In the latest Minnesota Vikings news, fans have heard the usual explanations for the team’s draft misses over the last few years. Bad luck. A few busted picks. Development problems. But draft analyst Thor Nystrom offered a sharper answer on Purple Daily: the Vikings’ issue may be less about spotting talent and more about how the organization reacts when the board stops cooperating.
That matters now because the criticism is not about one swing and miss. It is about a repeatable process flaw. Purple Daily’s discussion framed the Vikings as the NFL’s worst drafting team over the last four years, citing an F grade and a last-place finish in expected draft pick productivity since 2022. If that framing is even close to right, Minnesota does not just need a better class. It needs a better draft room.

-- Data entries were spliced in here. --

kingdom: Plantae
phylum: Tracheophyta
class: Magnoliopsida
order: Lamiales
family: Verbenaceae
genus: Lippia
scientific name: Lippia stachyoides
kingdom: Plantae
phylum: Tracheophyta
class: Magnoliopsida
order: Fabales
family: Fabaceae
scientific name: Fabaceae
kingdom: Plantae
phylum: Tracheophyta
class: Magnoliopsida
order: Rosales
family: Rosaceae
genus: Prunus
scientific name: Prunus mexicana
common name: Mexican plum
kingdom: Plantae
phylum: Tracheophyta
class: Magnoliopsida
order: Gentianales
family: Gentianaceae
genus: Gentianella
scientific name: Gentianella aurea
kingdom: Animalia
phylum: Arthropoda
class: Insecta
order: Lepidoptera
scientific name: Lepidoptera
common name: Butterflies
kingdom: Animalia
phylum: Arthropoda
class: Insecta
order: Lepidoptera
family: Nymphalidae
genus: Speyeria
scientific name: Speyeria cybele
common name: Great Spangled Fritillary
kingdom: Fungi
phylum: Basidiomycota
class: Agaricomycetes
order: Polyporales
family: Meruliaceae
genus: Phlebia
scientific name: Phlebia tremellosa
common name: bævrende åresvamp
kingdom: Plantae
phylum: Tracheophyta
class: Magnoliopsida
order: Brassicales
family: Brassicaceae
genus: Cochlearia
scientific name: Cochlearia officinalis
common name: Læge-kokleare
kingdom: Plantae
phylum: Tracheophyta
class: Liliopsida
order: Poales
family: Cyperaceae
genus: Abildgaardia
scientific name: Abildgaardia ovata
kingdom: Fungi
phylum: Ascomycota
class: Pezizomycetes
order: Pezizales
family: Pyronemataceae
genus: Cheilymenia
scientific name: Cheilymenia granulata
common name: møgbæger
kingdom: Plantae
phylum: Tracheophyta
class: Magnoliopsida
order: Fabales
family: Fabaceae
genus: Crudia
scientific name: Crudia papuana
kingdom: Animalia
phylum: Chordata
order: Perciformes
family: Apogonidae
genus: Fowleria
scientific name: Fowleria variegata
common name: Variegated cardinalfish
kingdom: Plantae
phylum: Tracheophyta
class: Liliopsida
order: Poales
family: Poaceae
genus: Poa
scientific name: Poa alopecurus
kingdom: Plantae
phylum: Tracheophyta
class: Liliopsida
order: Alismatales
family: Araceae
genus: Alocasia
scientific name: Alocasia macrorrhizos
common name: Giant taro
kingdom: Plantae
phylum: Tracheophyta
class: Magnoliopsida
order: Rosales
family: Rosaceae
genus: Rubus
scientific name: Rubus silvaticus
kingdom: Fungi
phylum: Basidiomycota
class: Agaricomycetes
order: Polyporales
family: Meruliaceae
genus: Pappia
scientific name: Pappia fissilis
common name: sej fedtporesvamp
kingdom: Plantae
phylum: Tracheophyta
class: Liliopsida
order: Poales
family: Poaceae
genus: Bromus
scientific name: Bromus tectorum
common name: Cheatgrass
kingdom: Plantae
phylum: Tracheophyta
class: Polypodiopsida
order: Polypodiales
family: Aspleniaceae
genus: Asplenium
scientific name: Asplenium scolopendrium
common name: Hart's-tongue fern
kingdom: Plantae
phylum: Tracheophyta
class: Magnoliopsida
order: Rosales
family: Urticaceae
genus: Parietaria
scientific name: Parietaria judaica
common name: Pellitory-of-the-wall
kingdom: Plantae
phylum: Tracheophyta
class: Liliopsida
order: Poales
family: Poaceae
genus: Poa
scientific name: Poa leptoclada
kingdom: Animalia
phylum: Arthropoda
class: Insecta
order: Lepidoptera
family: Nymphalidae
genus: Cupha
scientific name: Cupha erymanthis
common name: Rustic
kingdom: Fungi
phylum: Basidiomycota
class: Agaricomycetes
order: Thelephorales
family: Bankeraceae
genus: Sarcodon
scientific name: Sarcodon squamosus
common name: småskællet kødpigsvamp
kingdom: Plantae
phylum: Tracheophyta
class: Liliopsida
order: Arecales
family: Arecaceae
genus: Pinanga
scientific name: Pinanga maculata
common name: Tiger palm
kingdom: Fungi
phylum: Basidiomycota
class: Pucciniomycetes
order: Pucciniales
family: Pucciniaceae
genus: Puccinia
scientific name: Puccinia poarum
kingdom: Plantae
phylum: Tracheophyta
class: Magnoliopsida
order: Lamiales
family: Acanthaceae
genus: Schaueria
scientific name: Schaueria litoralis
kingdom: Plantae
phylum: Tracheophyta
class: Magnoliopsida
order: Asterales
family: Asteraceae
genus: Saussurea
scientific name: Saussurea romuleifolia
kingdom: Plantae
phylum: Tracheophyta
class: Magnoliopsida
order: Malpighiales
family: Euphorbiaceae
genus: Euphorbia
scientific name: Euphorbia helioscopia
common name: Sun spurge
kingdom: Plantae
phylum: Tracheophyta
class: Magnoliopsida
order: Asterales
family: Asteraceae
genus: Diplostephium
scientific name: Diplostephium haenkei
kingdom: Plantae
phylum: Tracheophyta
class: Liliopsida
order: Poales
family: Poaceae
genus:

Purple Daily’s Thor Nystrom says the Vikings’ biggest problem is what happens when the draft gets messy
Nystrom’s central point was that Minnesota has too often gone into the draft locked into a plan instead of building flexibility into the board. He argued the front office became “myopic,” sticking to predetermined ideas regardless of how the first round or middle rounds actually unfolded.
The example he used will sound familiar to frustrated Vikings fans. In 2022, with safety Kyle Hamilton unexpectedly available, the Vikings still moved off the spot and wound up with Lewis Cine, Andrew Booth Jr., Ed Ingram and Brian Asamoah instead. The criticism was not simply that Hamilton turned out to be the better player. It was that Minnesota appeared committed to trading down no matter what value fell into its lap.
That is a process problem, not just a scouting miss. Good draft rooms are built to pivot when the board changes. Nystrom’s argument is that Minnesota too often has not.
The Vikings also got hit for panicking when the board changed
Nystrom pointed to a second recurring issue: panic after getting sniped. On Purple Daily, he said the Vikings’ war room has struggled when the board turns unexpectedly, and he tied that to a sequence in which Minnesota allegedly got jumped for targets and then accepted a trade with Houston before overdrafting Ty Felton.
That is the part of the critique that should sting most if you are the Vikings. Missing on a player happens to every team. Reaching because your plan just blew up is the kind of mistake strong organizations are supposed to avoid.
It also helps explain why this conversation feels bigger than one class or one general manager. The problem being described is not simply “they evaluated Player X wrong.” It is “their process breaks down when the draft gets chaotic.”
Rob Brzezinski’s role makes this draft conversation more interesting
Purple Daily also framed the discussion around leadership and what changes under Rob Brzezinski. Nystrom said he hopes Brzezinski pushes a best-player-available approach rather than allowing the room to get dragged too far toward immediate roster needs, while Judd Zulgad argued the previous structure became increasingly consensus-driven and heavily influenced by the coaching staff.
That is an important value-add to this story. Fans do not just want to hear that the Vikings missed. They want to know what, exactly, would change the outcome next time.
The answer from this conversation was pretty clear: stay open to the board, stop pre-baking the draft around need, and avoid compounding one surprise with another bad decision.
The Falcons trade example shows why Vikings fans are so frustrated
One of the more useful parts of the Purple Daily segment was the “sliding doors” example. The hosts discussed a deal in which the Rams sent the No. 26 pick to the Falcons for a package that included a 2026 first-rounder. They argued the Vikings, who took guard Donovan Jackson at No. 24, may have had similar trade-down paths available but stayed put because they were locked into filling a win-now need. Nystrom then laid out an alternate haul that would have included multiple players plus an extra 2026 first-round pick.
Even if fans disagree with the exact alternate-history names, the larger point lands: the Vikings’ misses may be tied as much to rigidity as to talent evaluation. That is why this topic has legs beyond a podcast clip.
What happens next? Minnesota’s next draft will not be judged only by who it picks. It will be judged by whether the process looks different when the board gets weird, the phones ring, and the obvious plan disappears.